観葉植物の薬剤には様々な種類があるので、使い勝手や使用環境に合わせて選びましょう。
殺虫剤は対象となる病害虫をチェック
観葉植物の薬剤は、広範囲の病害虫に効くものから特定の病害虫に効くものまで様々な種類があります。
対象となる病害虫をチェックして、観葉植物の症状に合った薬剤を選びましょう。
広範囲の病害虫に効く薬剤を一つ持っておけば、手軽に観葉植物をケアできて安心です。
観葉植物に使用する代表的な薬剤
ここでは、観葉植物に使用する代表的な薬剤をご紹介します。
活性剤・発根促進剤
・ルートン
観葉植物の発根をサポートする薬剤です。生育が悪い、植え替え直後の観葉植物に最適。
・メネデール
発根を促進し、観葉植物の生育をサポートする薬剤です。観葉植物の株自体を健康にして、葉の症状にも効果が期待できます。
・オキシベロン
発根を促進する薬剤です。水で薄めて使用する液体タイプの薬剤なので、観葉植物を複数育てている方におすすめ。
・アルムグリーン
12種類の漢方成分が発根を促進します。自然由来の成分なので、薬剤による人体や環境への影響が気になる方におすすめ。
殺菌剤
・ダコニール
広範囲の病害に効果的な薬剤です。微粒子の有効成分が観葉植物に均一に作用するので、初めて殺菌剤の使用を考えている方におすすめ。
・ベンレート
広範囲の病害に効果的で、予防と治療の両方を兼ね備えていることが特徴的です。
・トップジンM
即効性のある薬剤で、少ない量で高い殺菌効果に期待大。また、病害虫予防にも効果的で、定期的な使用で観葉植物を病害虫から守ります。
・オーソサイド
広範囲の病害に効果的な薬剤です。有効成分のキャプタンが薬害のリスクを軽減するため、薬剤使用のデメリットが気になる方におすすめです。
殺虫剤
・オルトラン
広範囲の害虫に効果的な薬剤です。根や葉から吸収した有効成分により、観葉植物全体で害虫を予防します。
・ベニカXファイン
即効性と持続性を兼ね備えた薬剤です。スプレータイプで手軽に使用しやすく、広範囲の害虫に効果的なので一つ持っていると便利。
・アースガーデンT
アオムシ・ヨトウムシ・コナガなど、葉を食べる虫に効果的な薬剤です。スプレータイプで手軽に使いやすく、葉の症状が気になる方におすすめ。
・ハイポネックス
広範囲の害虫に効果的な薬剤で、即効性の高さが特徴的です。液体・粒状・置き型など様々なタイプがあるので、使用環境に合わせて薬剤を選びたい方におすすめ。
観葉植物に薬剤を使用する手順
観葉植物に薬剤を使用する際は、屋外で使用しましょう。
使い方は薬剤の種類によって異なるので、説明書や注意事項をよく確認してください。
できるだけ風のない日に、強い日差しを避けて涼しい環境で薬剤を使用すると安全です。
万が一、薬剤が皮膚や目などに入ると悪影響を及ぼす危険があります。特に、ペットや小さい子どものいるご家庭では、後片付けで薬剤が残らないように注意しましょう。

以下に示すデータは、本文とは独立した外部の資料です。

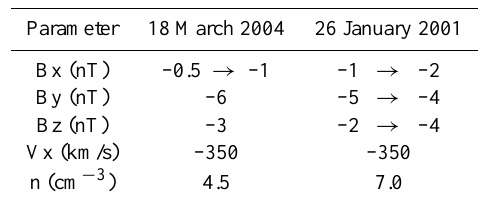
Table 2. Average values of the IMF and solar wind plasma parame- ters for 18 March and 26 January events. The arrow means that the parameter changes with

散布した薬剤が乾いたら、屋内に戻して薬剤を使用する手順は完了です。
観葉植物に薬剤を使用する際の注意点
薬剤は、観葉植物の健康や生育をサポートし、気になる症状を改善してくれます。
ただ、使用方法によっては、人体への危険や観葉植物が枯れる危険も…
ここでは、薬剤を正しく安全に使用するための注意点を見ていきましょう。
必ず説明書を読み安全対策をする
観葉植物に薬剤を使用する際は、必ず説明書を読み安全対策を徹底しましょう。
特に、皮膚や目に薬剤が触れると刺激があるので、できるだけ触れないようにすることが大切です。
万が一、薬剤が皮膚や目に触れた場合は、流水でしっかり洗い流して、医療機関の受診で手当を受けてください。
観葉植物の種類によっては育成に悪影響を与える場合がある
観葉植物の種類によっては生育に悪影響を与える場合があります。
特に、シダ植物は殺虫剤や殺菌剤に弱いです。シダ植物の害虫や病気が気になる場合は、殺虫剤や殺菌剤の使用を避けて、霧吹きで茎や葉に水をかけて湿らせるだけでも十分対策できます。
また、多肉は薬害が出やすいので注意しましょう。
多肉に薬剤を使用する際は、日差しが当たりすぎない涼しい場所に置くと薬害対策に効果的です。
使用環境に合わせる
屋内で薬剤を使用すると、ペットや小さい子どもが薬剤を誤飲する危険性があります。
また、ガスを発生させて害虫を駆除する殺虫剤は、屋内で気化して人体に悪影響を及ぼす場合も。
薬剤を使用する際には、密閉されていない屋外で使用しましょう。
薬剤の効果が薄れてから屋内に観葉植物を戻すなど、使用環境に合わせて正しく薬剤を使用してください。
薬剤使用に代わる対策
屋外に観葉植物を置くスペースがない方、ペットや小さな子どもと一緒に生活している方は、観葉植物への薬剤使用を避けたい方も多いでしょう。
ここでは、薬剤使用に変わる対策をいくつかご紹介していきます。
薬剤をすぐに用意できない場合に、自宅にあるものですぐにできる対策までみていくので、ぜひ参考にしてみてください。
症状が起こる前に予防策を行う
観葉植物に症状が起こる前に予防策を行えば、薬剤使用を避けることができます。
害虫は水気を好むので、受け皿の水を溜めない、水の与えすぎに注意する、風通しの良い場所に置くだけで害虫予防に効果的です。
落ちた枯葉を放置すると、土の中に湿気が溜まって害虫が発生することもあるので、落ちた枯葉は放置しないようにしましょう。
また、匂いの強い有機用土や有機肥料を使用している場合、害虫が発生することがあります。
虫の餌になる成分を含まない、無機用土や化学肥料を使って観葉植物を育てるのがおすすめです。
自然由来の素材を使う
自宅にある自然由来の素材を使って、薬剤に変わる殺虫剤・殺菌剤を手作りすることが可能です。
まず、穀物酢に唐辛子とニンニクを加えることで、殺菌効果のあるスプレーを作ることができます。
また、アブラムシ対策として葉に牛乳を吹きかける方法も効果に期待大です。
薬剤の使用によるデメリットを避けたい方は、こういった方法で観葉植物の害虫や症状を対策しましょう。
まとめ
ここまで、観葉植物に使用する薬剤を症状別にまとめ、おすすめの薬剤や薬剤を使用する手順まで詳しく解説しました。
観葉植物の症状や使用する環境に合った薬剤であれば、安全に効果の発揮が期待できます。
ただ、薬剤の使用にはデメリットもあるので、使い方や使用量に注意しましょう。
この記事が、観葉植物との生活を手助けできるきっかけになれば幸いです。